Taymor’s next feature will focus on the early years of one extremely influential feminist icon.
Finally, Julie Taymor is out of hiding! The woman behind Frida, Across the Universe, and a myriad of Shakespeare pictures is back in the land of movies. Deadline Deadline reports that Taymor is slated to direct a coming-of-age story about feminist Gloria Steinem.
The film will be based on Steinem’s memoir “My Life on the Road” and adapted by playwright Sarah Ruhl. Ruhl’s plays have received significant attention — she is a Tony Award nominee, and two of her plays were finalists for the Pulitzer Prize for Drama.
The film world would be more acquainted with Taymor’s work, even if her projects are few and far between. Flamboyance and high drama are all part her oeuvre, although that isn’t to her detriment. The Steinem biopic could perhaps preemptively be compared to Taymor’s loving portrait of Frida Kahlo. Here, art doesn’t just imitate life — rather, it’s a deeply intertwined cycle. Frida‘s vibrant visuals practically jump through screens, melding together with the character of Frida herself (played with glorious conviction by Salma Hayek) and literally coming alive before our eyes.

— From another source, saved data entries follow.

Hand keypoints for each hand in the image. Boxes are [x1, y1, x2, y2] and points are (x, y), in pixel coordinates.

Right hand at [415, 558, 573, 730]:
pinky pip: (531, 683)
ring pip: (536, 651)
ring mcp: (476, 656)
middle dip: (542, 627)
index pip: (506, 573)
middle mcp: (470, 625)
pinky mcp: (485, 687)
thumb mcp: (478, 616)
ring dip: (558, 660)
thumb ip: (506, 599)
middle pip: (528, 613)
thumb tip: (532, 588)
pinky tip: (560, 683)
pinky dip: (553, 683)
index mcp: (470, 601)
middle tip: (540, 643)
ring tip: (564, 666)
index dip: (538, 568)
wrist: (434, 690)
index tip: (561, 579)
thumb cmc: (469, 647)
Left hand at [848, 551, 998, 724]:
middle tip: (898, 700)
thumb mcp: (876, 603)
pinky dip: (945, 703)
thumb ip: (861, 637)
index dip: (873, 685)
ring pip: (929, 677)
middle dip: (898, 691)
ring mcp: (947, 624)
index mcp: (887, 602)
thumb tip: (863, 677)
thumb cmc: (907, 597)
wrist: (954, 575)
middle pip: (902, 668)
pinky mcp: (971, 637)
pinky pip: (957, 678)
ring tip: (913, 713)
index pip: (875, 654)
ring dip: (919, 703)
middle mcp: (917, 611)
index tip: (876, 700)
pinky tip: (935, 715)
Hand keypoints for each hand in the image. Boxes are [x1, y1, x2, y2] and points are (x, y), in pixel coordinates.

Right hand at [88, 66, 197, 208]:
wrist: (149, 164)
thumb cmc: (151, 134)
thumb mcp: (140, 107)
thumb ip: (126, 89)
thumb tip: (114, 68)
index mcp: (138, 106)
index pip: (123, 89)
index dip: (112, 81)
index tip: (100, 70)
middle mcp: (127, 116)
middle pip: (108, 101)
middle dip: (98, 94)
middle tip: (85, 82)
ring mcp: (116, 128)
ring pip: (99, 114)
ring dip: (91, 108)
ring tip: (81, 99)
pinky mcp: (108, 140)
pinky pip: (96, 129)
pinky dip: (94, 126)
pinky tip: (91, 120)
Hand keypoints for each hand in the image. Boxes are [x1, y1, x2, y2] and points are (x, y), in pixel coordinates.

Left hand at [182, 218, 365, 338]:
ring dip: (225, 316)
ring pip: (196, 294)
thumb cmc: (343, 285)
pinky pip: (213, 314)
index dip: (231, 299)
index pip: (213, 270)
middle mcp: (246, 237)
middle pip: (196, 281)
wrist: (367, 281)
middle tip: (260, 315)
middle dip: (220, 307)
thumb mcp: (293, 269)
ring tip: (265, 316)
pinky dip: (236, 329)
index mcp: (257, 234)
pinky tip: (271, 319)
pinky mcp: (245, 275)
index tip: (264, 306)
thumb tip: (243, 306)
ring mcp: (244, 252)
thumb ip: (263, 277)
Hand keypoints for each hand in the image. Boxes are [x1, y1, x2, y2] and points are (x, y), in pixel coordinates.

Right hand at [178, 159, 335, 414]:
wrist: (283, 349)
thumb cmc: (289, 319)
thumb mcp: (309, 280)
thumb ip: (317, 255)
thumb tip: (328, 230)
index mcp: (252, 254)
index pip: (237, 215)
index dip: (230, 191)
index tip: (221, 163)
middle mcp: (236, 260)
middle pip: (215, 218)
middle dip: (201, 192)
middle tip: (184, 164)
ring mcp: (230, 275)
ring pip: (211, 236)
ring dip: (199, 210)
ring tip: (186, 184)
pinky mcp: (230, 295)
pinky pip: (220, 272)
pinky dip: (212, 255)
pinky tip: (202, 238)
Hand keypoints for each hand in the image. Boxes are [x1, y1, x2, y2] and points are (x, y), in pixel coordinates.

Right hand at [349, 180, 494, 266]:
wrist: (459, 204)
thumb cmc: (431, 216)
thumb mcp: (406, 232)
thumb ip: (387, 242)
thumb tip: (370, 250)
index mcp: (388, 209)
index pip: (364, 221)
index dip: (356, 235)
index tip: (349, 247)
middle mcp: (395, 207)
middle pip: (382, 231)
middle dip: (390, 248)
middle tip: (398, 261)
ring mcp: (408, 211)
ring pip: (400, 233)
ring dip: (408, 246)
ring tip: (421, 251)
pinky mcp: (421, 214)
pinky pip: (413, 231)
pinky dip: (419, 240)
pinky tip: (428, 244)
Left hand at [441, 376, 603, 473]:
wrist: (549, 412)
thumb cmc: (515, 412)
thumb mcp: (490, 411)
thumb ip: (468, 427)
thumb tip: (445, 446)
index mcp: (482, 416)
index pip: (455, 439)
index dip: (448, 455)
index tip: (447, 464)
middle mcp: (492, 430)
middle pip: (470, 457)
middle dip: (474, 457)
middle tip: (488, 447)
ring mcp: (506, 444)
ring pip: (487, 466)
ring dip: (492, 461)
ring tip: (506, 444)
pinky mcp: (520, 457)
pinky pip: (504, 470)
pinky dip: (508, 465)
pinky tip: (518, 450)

Similarly, Across the Universe draws from such an interconnected approach. The realities of the film’s narrative are amplified, complemented, or just straight up turned into fantasies with musical numbers, choreography, and high-concept set pieces.
Taymor’s strengths lie in the theatrical, even if not many appreciate the effort. Her version of The Tempest received generally unfavorable reviews, with viewers critical of its garish visual effects, frenetic sound design, and approach to the narrative. At least the gender-bending of the role of Prospero (performed as Prospera by a formidable Helen Mirren) was well received.

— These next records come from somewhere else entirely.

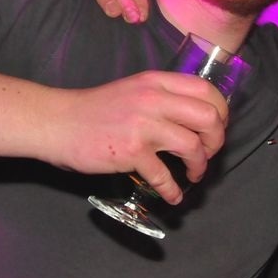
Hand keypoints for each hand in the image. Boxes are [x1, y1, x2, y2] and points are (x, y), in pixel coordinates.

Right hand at [50, 71, 227, 204]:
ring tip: (194, 173)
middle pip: (209, 117)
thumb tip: (197, 117)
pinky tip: (173, 196)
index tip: (216, 127)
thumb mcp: (136, 89)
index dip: (221, 111)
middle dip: (217, 139)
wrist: (56, 122)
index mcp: (158, 82)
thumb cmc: (96, 109)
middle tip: (209, 151)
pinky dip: (173, 190)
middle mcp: (155, 99)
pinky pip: (163, 175)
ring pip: (192, 146)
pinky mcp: (131, 151)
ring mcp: (143, 125)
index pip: (208, 90)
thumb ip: (165, 97)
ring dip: (200, 165)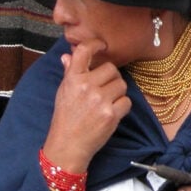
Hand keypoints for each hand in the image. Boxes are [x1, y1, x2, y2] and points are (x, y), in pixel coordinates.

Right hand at [43, 41, 131, 171]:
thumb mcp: (63, 93)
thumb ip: (69, 72)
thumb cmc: (65, 118)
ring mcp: (100, 100)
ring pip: (121, 84)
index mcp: (72, 79)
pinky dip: (122, 106)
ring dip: (117, 92)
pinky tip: (110, 112)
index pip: (84, 52)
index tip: (102, 45)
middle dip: (111, 78)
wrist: (67, 146)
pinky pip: (127, 101)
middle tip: (103, 89)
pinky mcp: (111, 113)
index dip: (95, 44)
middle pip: (112, 69)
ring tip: (106, 102)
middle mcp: (86, 87)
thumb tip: (68, 55)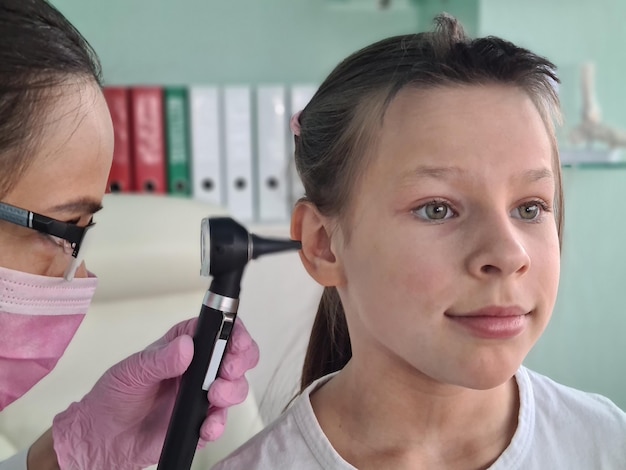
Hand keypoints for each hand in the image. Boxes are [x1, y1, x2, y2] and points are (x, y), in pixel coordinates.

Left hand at [51, 317, 258, 469]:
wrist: (103, 440)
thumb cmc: (114, 397)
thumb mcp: (133, 371)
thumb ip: (161, 359)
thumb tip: (186, 346)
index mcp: (183, 346)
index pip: (218, 330)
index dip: (235, 332)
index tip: (235, 341)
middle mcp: (198, 368)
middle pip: (237, 357)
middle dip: (241, 361)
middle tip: (228, 371)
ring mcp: (202, 395)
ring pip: (236, 388)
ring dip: (232, 391)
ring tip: (214, 397)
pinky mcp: (200, 421)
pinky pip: (221, 421)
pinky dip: (218, 423)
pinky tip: (206, 425)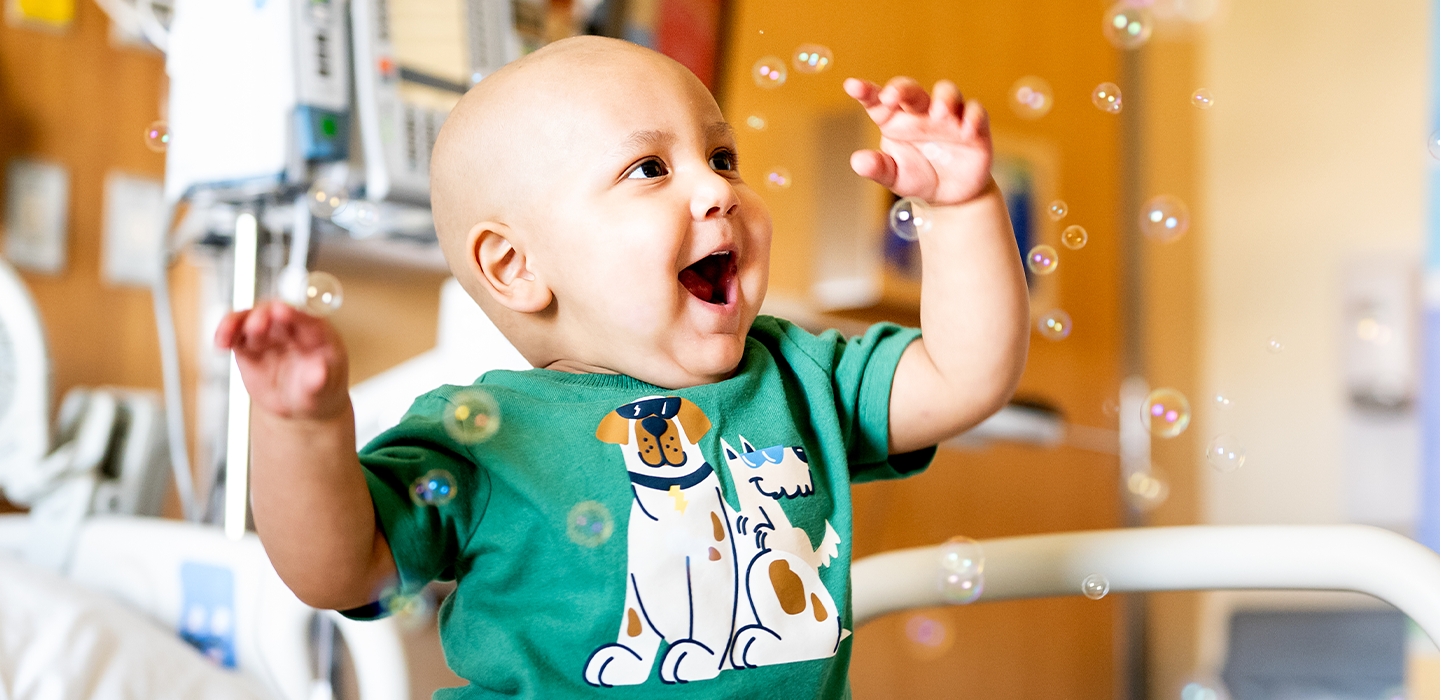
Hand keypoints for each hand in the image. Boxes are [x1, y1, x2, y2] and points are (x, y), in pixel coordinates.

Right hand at [214, 300, 349, 419]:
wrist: (300, 402)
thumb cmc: (318, 389)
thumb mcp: (323, 388)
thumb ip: (319, 379)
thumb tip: (319, 372)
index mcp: (316, 332)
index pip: (305, 319)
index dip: (293, 314)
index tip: (281, 311)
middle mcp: (289, 327)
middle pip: (274, 313)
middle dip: (263, 317)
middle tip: (255, 326)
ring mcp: (267, 335)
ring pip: (248, 319)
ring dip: (237, 324)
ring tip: (227, 337)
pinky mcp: (247, 346)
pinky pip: (234, 335)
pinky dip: (225, 334)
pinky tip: (220, 343)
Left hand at [845, 76, 992, 205]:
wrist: (950, 196)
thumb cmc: (917, 178)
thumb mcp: (894, 177)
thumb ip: (878, 168)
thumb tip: (858, 161)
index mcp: (895, 120)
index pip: (878, 100)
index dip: (866, 91)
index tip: (852, 86)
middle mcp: (921, 112)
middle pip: (912, 90)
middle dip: (903, 89)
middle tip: (893, 95)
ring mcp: (948, 116)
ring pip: (947, 92)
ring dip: (944, 98)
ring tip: (939, 114)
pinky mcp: (974, 126)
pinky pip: (976, 112)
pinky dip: (973, 117)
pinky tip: (966, 131)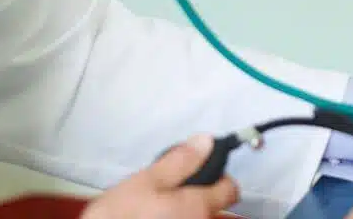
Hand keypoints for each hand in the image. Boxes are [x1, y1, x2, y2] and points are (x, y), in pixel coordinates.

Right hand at [81, 135, 238, 217]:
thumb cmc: (122, 215)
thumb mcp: (147, 181)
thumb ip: (180, 161)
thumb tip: (206, 142)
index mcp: (199, 207)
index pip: (231, 189)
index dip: (219, 174)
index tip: (200, 167)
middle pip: (211, 202)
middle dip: (195, 190)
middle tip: (165, 184)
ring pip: (194, 214)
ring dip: (181, 205)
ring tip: (152, 201)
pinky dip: (171, 216)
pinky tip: (149, 214)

Interestingly enough, Taymor used similar over-the-top techniques in her other Shakespeare adaptations, like Titus, much earlier in her career. Notably, Titus was much more warmly received than The Tempest in spite of those technicalities. Perhaps that then has something to do with source material. Obviously, people are fairly precious about Shakespeare in general, to put it lightly. Still, Taymor, if anything, delivers her own very distinct flavor to those texts:
Taymor’s sheer originality and fearlessness is thoroughly commendable. She may have had a pretty bad year with The Tempest bombing and awful back-and-forth on Broadway’s “Spider-Man: Turn Off the Dark.” But she regained her footing with A Midsummer Night’s Dream (both on stage and on screen) and “Grounded,” a play starring Anne Hathaway.
No doubt the Steinem biopic will fully bring Taymor back under more scrutiny, but the real Steinem speaks extremely favorably of the crew: “So now that we are on this journey together, I hope and believe the result will encourage many more travelers — especially women in all our diverse realities — to tell our own stories.”
Per Taymor’s own statement, there’s an inkling of how her cinematic style will mesh with Steinem’s life story:
“When I read the book, it demanded that it be a film. It’s so vividly cinematic, with entertaining and complex characters and, like Gloria herself, also witty and provocative.”
Taymor indulges in the extravagant and utilizes different media in her work, and her individualistic approach to filmmaking is practically perfect for a Steinem biopic. The kinetic, effervescent images in her films are greatly suited for such a galvanizing icon. Now we’re here waiting with bated breath for further details of the production, especially casting.